__EXERCISE BRIEF__
I need every line that includes the word "root" copied from the material.

__SOURCE INFORMATION__
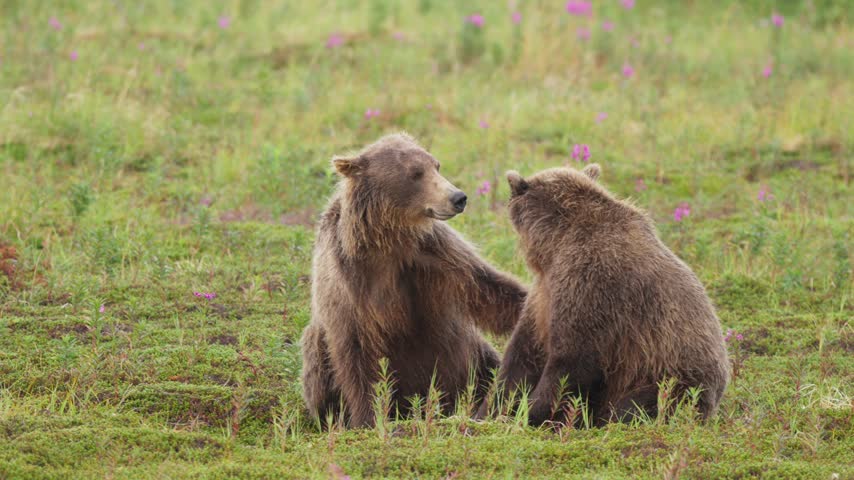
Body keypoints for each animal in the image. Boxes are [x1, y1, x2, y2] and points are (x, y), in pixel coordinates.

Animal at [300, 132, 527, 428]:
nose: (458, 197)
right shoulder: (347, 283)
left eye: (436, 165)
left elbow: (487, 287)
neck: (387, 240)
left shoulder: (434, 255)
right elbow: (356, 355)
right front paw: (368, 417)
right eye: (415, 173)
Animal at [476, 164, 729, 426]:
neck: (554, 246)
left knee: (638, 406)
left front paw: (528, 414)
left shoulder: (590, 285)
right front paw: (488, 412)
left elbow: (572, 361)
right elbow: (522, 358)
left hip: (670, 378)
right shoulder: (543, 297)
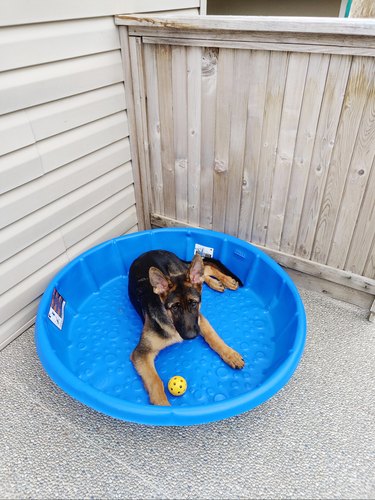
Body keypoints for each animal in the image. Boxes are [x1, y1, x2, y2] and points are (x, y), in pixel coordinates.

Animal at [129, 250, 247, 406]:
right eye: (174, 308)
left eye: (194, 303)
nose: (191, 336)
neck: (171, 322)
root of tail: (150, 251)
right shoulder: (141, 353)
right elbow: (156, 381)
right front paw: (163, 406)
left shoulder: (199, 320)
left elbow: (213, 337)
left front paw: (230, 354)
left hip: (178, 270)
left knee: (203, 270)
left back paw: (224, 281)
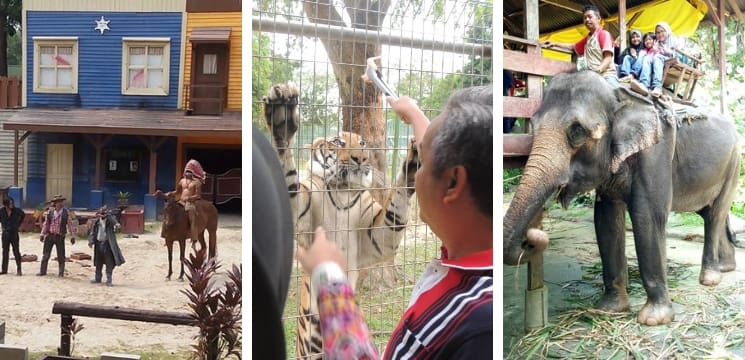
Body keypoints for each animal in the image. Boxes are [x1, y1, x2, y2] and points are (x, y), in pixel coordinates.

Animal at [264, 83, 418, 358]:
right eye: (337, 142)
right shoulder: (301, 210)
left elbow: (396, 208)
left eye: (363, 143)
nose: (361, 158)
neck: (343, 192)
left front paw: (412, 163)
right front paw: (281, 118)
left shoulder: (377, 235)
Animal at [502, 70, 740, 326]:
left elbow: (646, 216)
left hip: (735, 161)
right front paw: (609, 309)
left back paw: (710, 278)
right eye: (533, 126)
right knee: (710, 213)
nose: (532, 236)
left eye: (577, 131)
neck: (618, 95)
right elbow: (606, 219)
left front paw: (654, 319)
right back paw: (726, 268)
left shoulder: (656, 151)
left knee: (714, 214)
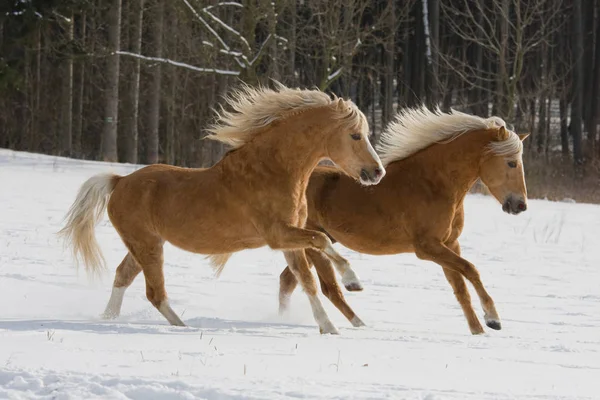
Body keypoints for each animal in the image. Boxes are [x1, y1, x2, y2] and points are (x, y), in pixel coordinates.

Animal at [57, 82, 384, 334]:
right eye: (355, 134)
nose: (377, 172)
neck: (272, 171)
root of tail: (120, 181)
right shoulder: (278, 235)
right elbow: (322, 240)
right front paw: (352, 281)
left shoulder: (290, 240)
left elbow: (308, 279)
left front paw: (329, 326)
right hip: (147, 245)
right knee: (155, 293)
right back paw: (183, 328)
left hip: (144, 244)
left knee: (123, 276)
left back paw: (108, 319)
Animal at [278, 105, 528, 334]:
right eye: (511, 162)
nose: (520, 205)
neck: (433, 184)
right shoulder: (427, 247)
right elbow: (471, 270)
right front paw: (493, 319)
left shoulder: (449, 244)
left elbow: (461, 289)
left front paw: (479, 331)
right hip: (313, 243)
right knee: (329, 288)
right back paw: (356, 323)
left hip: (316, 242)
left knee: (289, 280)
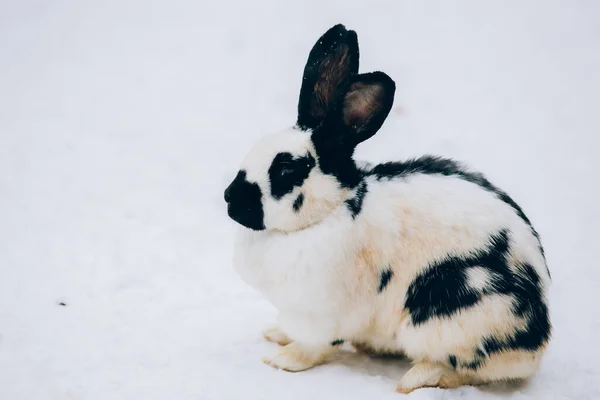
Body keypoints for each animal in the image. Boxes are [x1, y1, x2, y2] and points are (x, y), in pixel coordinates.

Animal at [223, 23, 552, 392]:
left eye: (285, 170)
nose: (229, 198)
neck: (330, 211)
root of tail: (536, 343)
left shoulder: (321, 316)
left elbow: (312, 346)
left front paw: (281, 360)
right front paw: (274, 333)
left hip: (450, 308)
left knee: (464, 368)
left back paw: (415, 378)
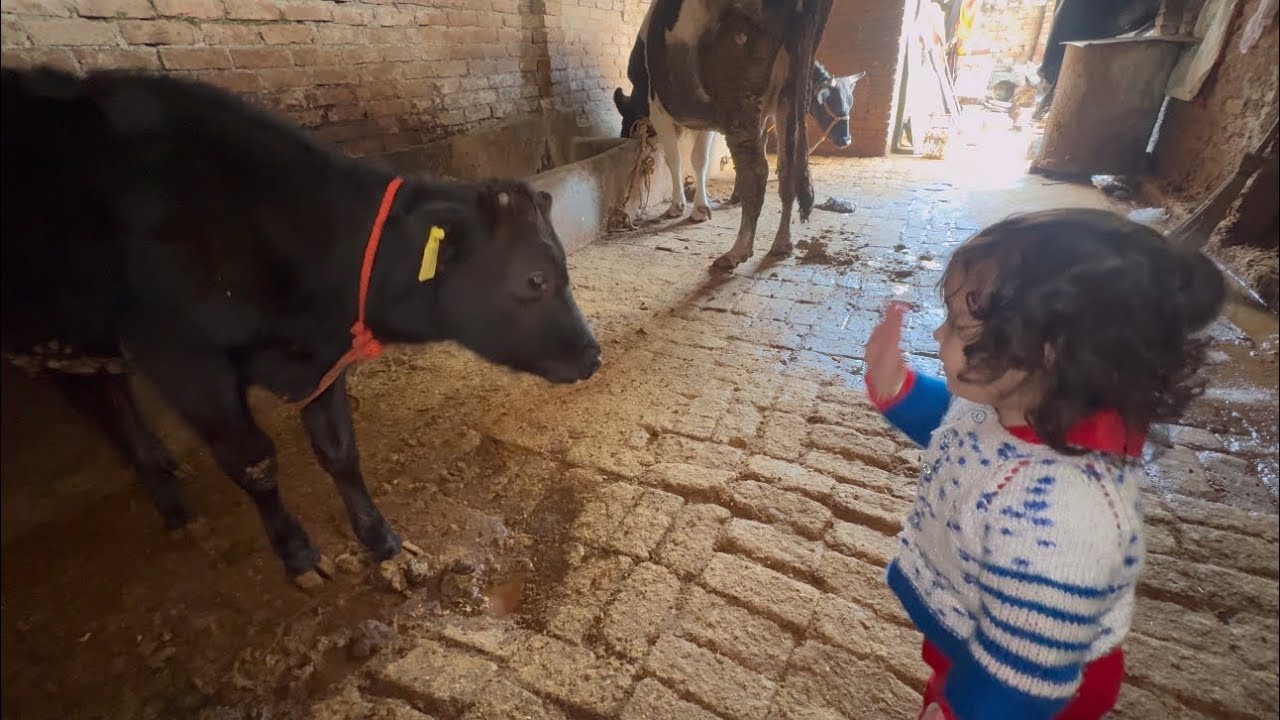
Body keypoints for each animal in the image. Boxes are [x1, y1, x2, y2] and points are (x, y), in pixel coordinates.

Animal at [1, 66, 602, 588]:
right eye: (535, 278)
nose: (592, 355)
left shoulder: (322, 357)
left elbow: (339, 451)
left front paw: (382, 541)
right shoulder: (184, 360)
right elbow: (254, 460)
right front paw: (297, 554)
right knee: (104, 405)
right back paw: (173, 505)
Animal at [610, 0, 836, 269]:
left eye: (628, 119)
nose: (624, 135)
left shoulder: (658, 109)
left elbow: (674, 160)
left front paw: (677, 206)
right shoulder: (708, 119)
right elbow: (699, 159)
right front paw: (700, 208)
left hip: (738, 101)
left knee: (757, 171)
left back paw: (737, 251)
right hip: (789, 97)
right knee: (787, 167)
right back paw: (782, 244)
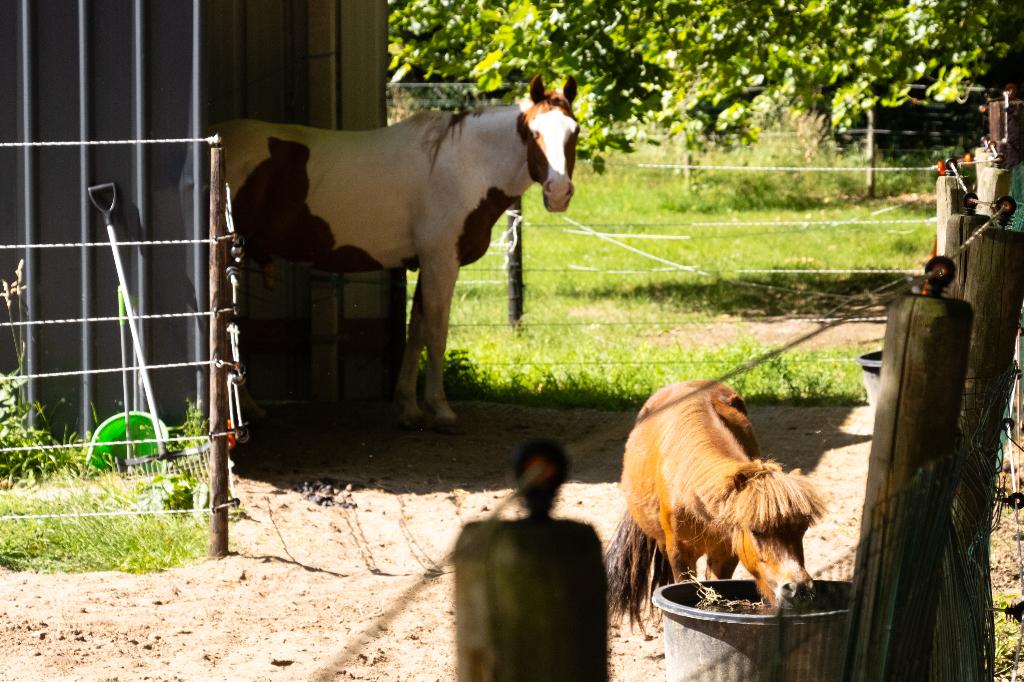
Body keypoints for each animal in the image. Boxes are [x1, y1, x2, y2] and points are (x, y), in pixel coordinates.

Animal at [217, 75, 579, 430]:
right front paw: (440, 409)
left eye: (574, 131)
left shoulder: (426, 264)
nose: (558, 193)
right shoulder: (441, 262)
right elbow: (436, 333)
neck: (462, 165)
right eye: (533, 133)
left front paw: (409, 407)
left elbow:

__ANSWER TO THE EXERCISE__
root of tail: (150, 251)
root of tail: (120, 181)
root of tail: (536, 343)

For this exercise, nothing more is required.